Ma barely greeted either of them. She sat on a chair in the living room, her head in her hands, her shoulders trembling. The flat smelled of sickness. Of death. Pop hugged Miriam without letting go for minutes, his tears wetting her cheek. He thanked Minerva for helping her.
The boy’s body was laid out in the center of the room, covered with a shroud. In accordance with Jewish tradition, someone would stay with the body until it was buried the next day. Ma insisted that she be the one to stay with Izzy, that she would not sleep until he was buried. She’d torn her clothing in the ritual way.
Miriam and Minerva went to bed in her small room, Minerva’s arm around Miriam as she tried to fall asleep, shivering, shaking.

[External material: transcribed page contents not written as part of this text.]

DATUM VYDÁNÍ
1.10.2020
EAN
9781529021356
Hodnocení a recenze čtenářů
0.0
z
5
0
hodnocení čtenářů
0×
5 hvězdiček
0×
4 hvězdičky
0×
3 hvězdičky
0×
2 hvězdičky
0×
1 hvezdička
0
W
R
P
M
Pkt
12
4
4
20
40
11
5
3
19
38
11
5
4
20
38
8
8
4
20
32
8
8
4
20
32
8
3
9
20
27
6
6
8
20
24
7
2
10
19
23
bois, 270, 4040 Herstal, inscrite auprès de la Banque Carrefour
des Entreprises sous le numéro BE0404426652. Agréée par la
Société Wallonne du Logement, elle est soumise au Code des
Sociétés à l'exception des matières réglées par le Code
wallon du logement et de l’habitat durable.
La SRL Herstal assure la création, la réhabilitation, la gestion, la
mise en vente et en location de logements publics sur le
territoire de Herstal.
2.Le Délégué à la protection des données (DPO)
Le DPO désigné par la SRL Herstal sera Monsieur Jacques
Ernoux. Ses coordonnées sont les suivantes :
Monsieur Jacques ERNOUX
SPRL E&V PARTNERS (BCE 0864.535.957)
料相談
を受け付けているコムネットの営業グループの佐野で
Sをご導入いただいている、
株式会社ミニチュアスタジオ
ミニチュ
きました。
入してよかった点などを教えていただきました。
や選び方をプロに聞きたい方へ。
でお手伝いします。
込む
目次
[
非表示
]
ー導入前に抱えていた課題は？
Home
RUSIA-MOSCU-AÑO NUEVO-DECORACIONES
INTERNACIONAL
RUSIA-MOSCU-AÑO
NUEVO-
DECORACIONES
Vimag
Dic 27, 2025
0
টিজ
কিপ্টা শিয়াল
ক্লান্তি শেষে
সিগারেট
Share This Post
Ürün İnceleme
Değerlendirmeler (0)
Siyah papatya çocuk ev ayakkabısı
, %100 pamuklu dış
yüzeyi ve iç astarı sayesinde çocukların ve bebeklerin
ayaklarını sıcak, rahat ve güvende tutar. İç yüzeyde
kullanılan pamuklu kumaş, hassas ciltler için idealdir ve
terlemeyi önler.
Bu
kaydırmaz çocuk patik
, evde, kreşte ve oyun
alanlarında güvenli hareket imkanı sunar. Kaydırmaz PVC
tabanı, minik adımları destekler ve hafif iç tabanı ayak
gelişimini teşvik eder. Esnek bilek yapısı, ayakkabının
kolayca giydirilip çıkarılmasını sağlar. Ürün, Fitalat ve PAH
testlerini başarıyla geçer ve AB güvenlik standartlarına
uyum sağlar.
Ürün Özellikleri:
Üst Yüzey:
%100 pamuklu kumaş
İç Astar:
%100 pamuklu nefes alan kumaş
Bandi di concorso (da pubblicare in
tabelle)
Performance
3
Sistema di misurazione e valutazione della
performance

The funeral would be next day. They belonged to no synagogue, Pop and his friends being socialists and atheists. But Dmitri, one of the men from the Workmen’s Circle, had studied at yeshiva when he was a young man in Russia. He offered to give a service, despite Pop’s protests.
“Not necessary,” he told his friend. But he succumbed to pressure from Ma, who wanted a proper send off and burial for her son.
No one in the family prepared any shivah, and many people didn’t want to attend for fear of exposure. But Mr. Ackerman and Ismael came. And Pop’s boss, but she stood by the door as if ready to flee at any moment. Morris arrived a bit late. Some of Miriam’s friends from the neighborhood stood at the periphery of the small space, wearing masks. They seemed terrified and left as soon as possible.
Ma was inconsolable. It was a dark time.